Soutenance de thèse, conférence et film
Outre les démonstrations des richesses culturelles, un devoir de mémoire s'impose. Se mettant dans le ton d'Elie Wiesel (Prix Nobel de la Paix) : "Le bourreau tue toujours deux fois. La première, par l’épée, la deuxième fois par l’oubli.", le Fatma est aussi "un moment de rappel de l’histoire pour faire reculer l’oubli collectif".
Des éléments et faits concrets viennent enrichir la commémoration 2009 de l'abolition de l'esclavage à Mayotte.
Ce samedi 25 avril, Hamada Insa, originaire de M'tsamboro et étudiant en master 2 à l'Université de la Réunion, soutiendra son mémoire en Histoire, dans l'hémicycle Bamana au conseil général, à 14 heures. Cette soutenance sera dirigée par le directeur de recherches Sudel Fuma. Il s'agit d'un mémoire d’histoire sur l’esclavage dans l’océan indien et à Mayotte. Cette soutenance sera suivie d'une projection de film documentaire à 18 heures.

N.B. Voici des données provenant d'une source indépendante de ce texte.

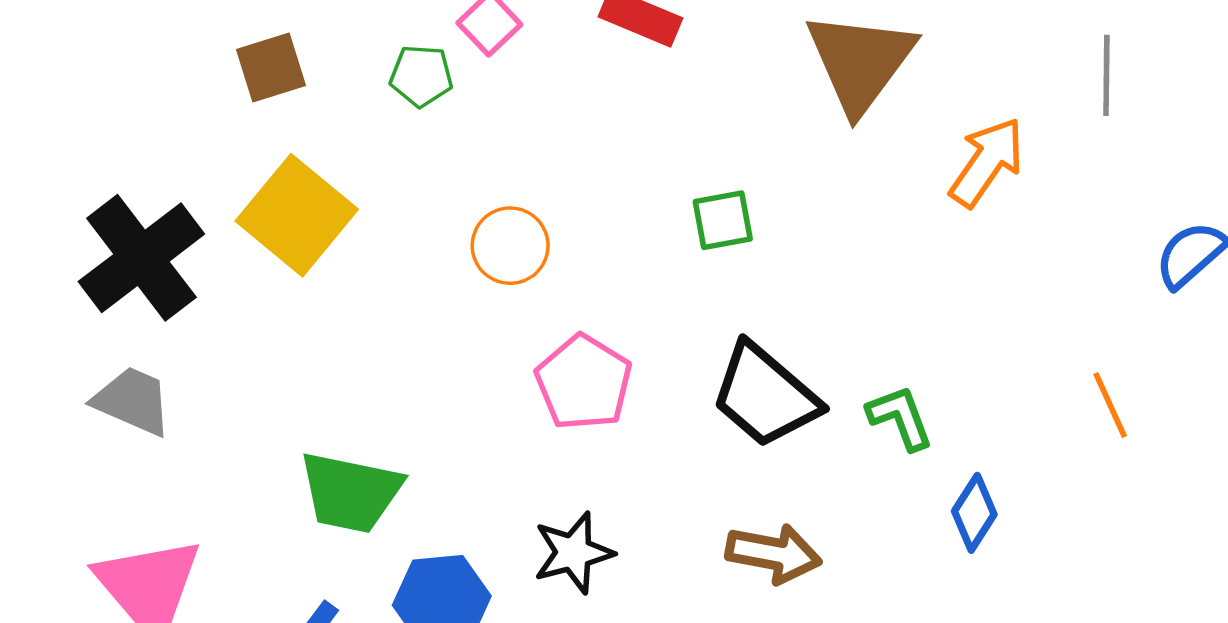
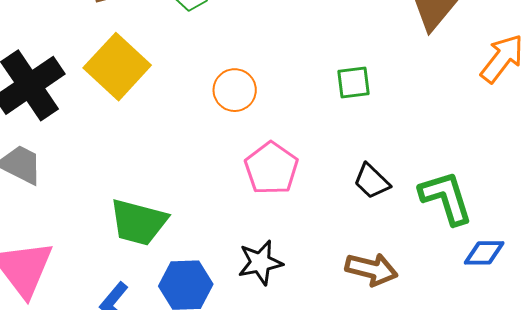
black trapezoid: (765, 396) -> (372, 181), size x0.6
green L-shape: (900, 418) -> (446, 198), size x1.5
blue diamond: (974, 513) -> (484, 253), turned 54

Journée mémorable de notre festival dédié aux arts traditionnels, le lundi 27 avril sera fortement animé. Au-delà des diverses manifestations prévues un peu partout, une conférence sur "La mémoire de l’esclavage dans les contes, les langues et la littérature de Mayotte" aura lieu à la place du Comité du Tourisme, à 16 heures. Elle sera animée par un Hidaya Chakrina, docteur ès Lettres et spécialiste des mémoires orales de l’Océan indien, par M’laïli Condro, docteur ès linguistique et maître conférencier et par Alain-Kamal Martial, doctorant en lettres, littératures francophones d’Afrique et de l’Océan indien. "Nous allons travailler sur les supports de transmission, d'une manière scientifique et non passionnelle", précise Alain-Kamal Martial. Ce sera un grand moment d'interrogation sur la recherche des traces évoquant l'esclavage.

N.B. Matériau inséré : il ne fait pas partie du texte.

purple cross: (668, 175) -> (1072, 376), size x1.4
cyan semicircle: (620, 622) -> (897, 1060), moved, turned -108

Un jardin de la mémoire à Mamoudzou
Un fait à la fois historique et commémoratif, la "Route de l'esclave" passe par Mayotte. Pensé en 1993 et lancé officiellement en 1994 par La Chaire de l’Unesco en relation avec l’association Historun, la "Route des esclaves" a permis le lancement de réseaux scientifiques relatifs à la traite négrière et à l’esclavage dans notre région.
Après la conférence du 27 avril, viendra ensuite l'inauguration du "Jardin de la mémoire", à 18 heures, sur la place du Marché de Mamoudzou.

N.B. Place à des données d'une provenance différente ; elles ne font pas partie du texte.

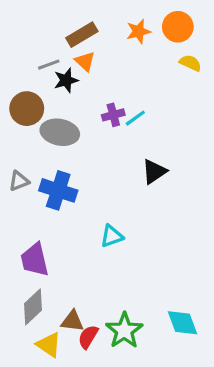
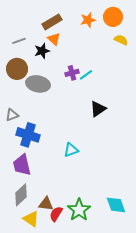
gray line: (49, 65) -> (19, 41), moved
blue cross: (58, 190) -> (28, 135), moved

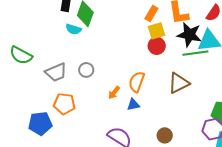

Des jardins, de grandeurs commensurables, sont instaurés dans les île de la région océan Indien, à Madgascar depuis 2004, à la Réunion (2005), au Mozambique (2007) et Maurice (2009).
Le projet Jardin de la mémoire s'articule autour de trois objectifs. Il vient "briser le silence sur la tragédie de la Traite négrière et de l’esclavage en contribuant à meilleure compréhension des causes profondes, de ses enjeux et de ses modalités d’opération par des travaux scientifiques pluridisciplinaires. Ensuite "mettre en lumière de manière objective ses conséquences sur les sociétés modernes notamment les transformations globales et les interactions culturelles entre les peuples que cette tragédie a pu générer". Et enfin "contribuer à la culture de la paix et à la coexistence pacifique entre les peuples en favorisant notamment la réflexion sur le pluralisme culturel, la construction de nouvelles identités et citoyennetés et sur le dialogue interculturel."
Le Jardin de la mémoire de Mayotte est réalisé par quatre sculpteurs : Daolaine Courtis de la Réunion, le Mozambicain Pekiwa, Rabemanenjara de Madagascar et le Mahorais Conflit. Les artistes travaillent depuis lundi dans la cours de la salle de cinéma de Mamoudzou. Il s'agit de quatre monuments commémoratifs, deux en pierre et deux en bois. Ce projet amitieux est dirigé par Fudel Fuma, directeur de la Chaire Unesco de l'Université de la Réunion et président de Historun. Arrivé ce mardi 21 avril, il suit le Fatma jusqu'au 28 avril.
Et comme dirait l'autre, la place du Marché sera vue d’une manière différente. Le passant se donnera le temps de la réflexion sur un pan de l’histoire mahoraise et de voir comment se l’approprier pour aller de l’avant.